There are plenty of military bases next to elementary schools in the US.

Where do you think the kids of soldiers go to school?

pphysch 3 hours ago | parent | prev [-]

We do. Grocery stores (commissaries) and residential units as well.

ashdksnndck an hour ago | parent | prev | next [-]

[flagged]

cramsession an hour ago | parent | next [-]

The only reason Iran would attack the US is because we back the terror colony of Israel. No Israel, no war.

ashdksnndck 28 minutes ago | parent [-]

So to clarify, your argument is it’s ok to target civilians with bombs as long as they are located in a nation that practices terror?

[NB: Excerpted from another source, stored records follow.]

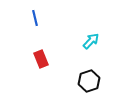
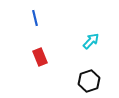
red rectangle: moved 1 px left, 2 px up
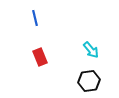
cyan arrow: moved 9 px down; rotated 96 degrees clockwise
black hexagon: rotated 10 degrees clockwise
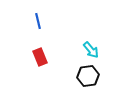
blue line: moved 3 px right, 3 px down
black hexagon: moved 1 px left, 5 px up
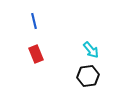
blue line: moved 4 px left
red rectangle: moved 4 px left, 3 px up
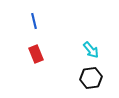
black hexagon: moved 3 px right, 2 px down
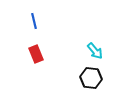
cyan arrow: moved 4 px right, 1 px down
black hexagon: rotated 15 degrees clockwise
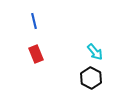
cyan arrow: moved 1 px down
black hexagon: rotated 20 degrees clockwise
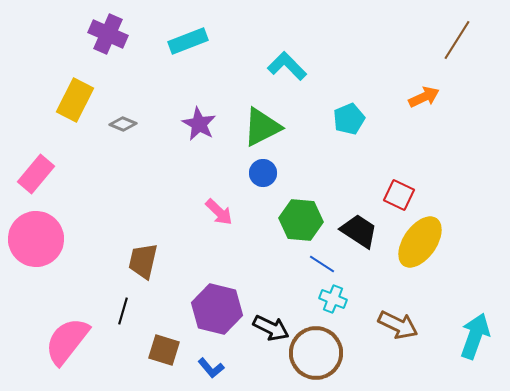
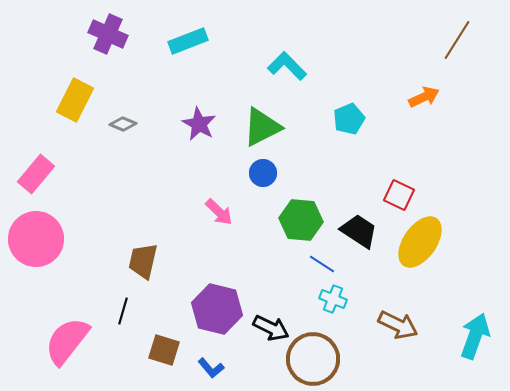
brown circle: moved 3 px left, 6 px down
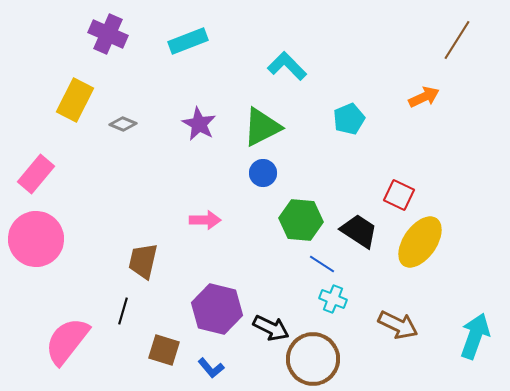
pink arrow: moved 14 px left, 8 px down; rotated 44 degrees counterclockwise
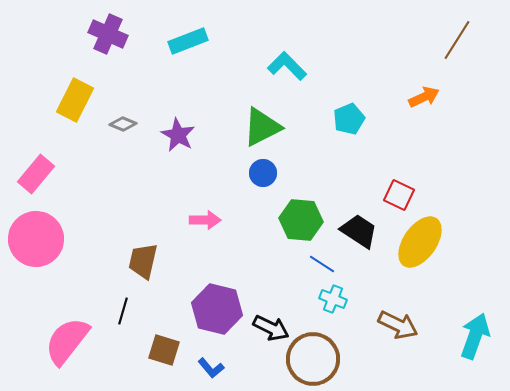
purple star: moved 21 px left, 11 px down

cramsession 14 minutes ago | parent [-]

Iran has never targeted the US but if they did, I would assume they would hit military targets.

ashdksnndck 6 minutes ago | parent [-]

Iran and its proxies frequently target civilians. They would make an exception for the US?

lejalv an hour ago | parent | prev [-]

This is just your opinion. The tragedy here is that there are people with similar opinion and bombs at their disposal that feel complete impunity and go around murdering in the world

Also, remembe the CIA co-staged a coup in Iran in 1953. That's one fact, nor just opinion.

baublet 34 minutes ago | parent [-]

I suspect if the IRGC accidentally blew up a school next to a military base in Oklahoma, they would find it in them to condemn those who made such an innocent mistake.

lejalv 17 minutes ago | parent [-]

That's all speculation. What we know is that the US agressed Iran without provocation and in the midst of negotiations and started by blowing up a school and not owning up to it. And now they have threatened multiple times with destroying the civilian energy infrastructure, which is a war crime.

stickfigure 2 hours ago | parent | prev | next [-]

[flagged]

anigbrowl 2 hours ago | parent | next [-]

I don't think they did, and anyway you're just trying to redirect to a different question.

stickfigure a minute ago | parent [-]

No, it's core to the question of whether or not you should feel morally outraged by the targeting mistake.

Which is better, leave the regime alone to continue murdering its own citizens, or run the risk of accidentally bombing a hundred schoolchildren?

It's a pretty classic trolley problem.